▶ [Task statement] For the entries below, report every line that includes the word "depth".
___ Data shown
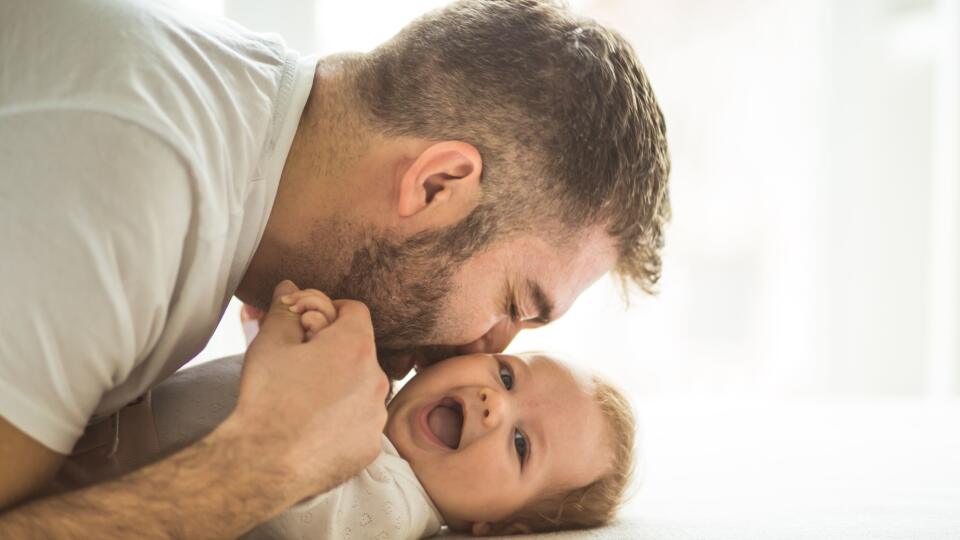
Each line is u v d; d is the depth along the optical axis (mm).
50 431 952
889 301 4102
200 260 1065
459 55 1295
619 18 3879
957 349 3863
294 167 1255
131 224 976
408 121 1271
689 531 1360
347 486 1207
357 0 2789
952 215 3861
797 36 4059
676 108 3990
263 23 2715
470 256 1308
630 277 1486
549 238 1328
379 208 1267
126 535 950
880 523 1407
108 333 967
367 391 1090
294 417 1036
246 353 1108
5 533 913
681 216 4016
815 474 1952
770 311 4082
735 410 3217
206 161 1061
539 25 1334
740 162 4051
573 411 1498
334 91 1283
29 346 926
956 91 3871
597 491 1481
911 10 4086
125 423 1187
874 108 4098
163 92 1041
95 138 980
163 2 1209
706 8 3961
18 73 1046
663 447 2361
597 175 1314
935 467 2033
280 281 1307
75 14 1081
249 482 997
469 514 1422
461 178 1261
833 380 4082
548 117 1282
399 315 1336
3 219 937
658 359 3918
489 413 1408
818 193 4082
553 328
______
___ Data shown
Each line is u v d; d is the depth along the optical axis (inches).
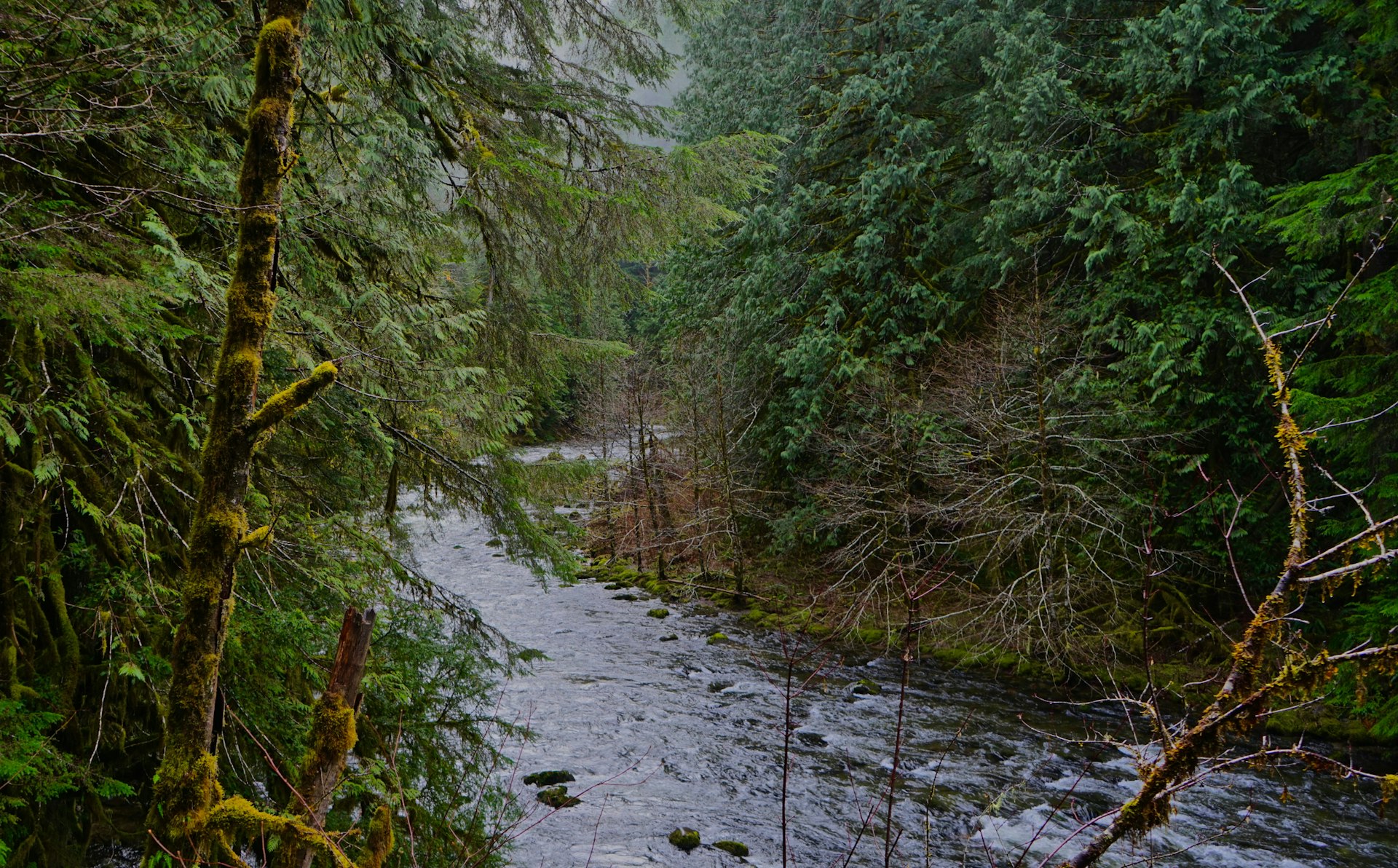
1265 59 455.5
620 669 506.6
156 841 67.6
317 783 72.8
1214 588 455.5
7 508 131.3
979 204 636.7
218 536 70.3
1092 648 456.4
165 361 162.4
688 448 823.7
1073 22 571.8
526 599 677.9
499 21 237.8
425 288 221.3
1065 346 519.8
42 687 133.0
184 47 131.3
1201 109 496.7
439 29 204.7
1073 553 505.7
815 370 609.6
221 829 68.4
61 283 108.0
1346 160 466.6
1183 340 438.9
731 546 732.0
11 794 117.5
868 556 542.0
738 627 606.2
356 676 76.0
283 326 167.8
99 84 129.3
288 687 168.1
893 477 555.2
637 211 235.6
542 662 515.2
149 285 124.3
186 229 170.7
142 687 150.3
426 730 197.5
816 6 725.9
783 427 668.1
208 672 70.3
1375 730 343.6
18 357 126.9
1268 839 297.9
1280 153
______
▶ [Output below]
Each line is u v d; d is the depth along the optical axis (mm).
Each line is u v d; d is the depth along the optical axis (inches).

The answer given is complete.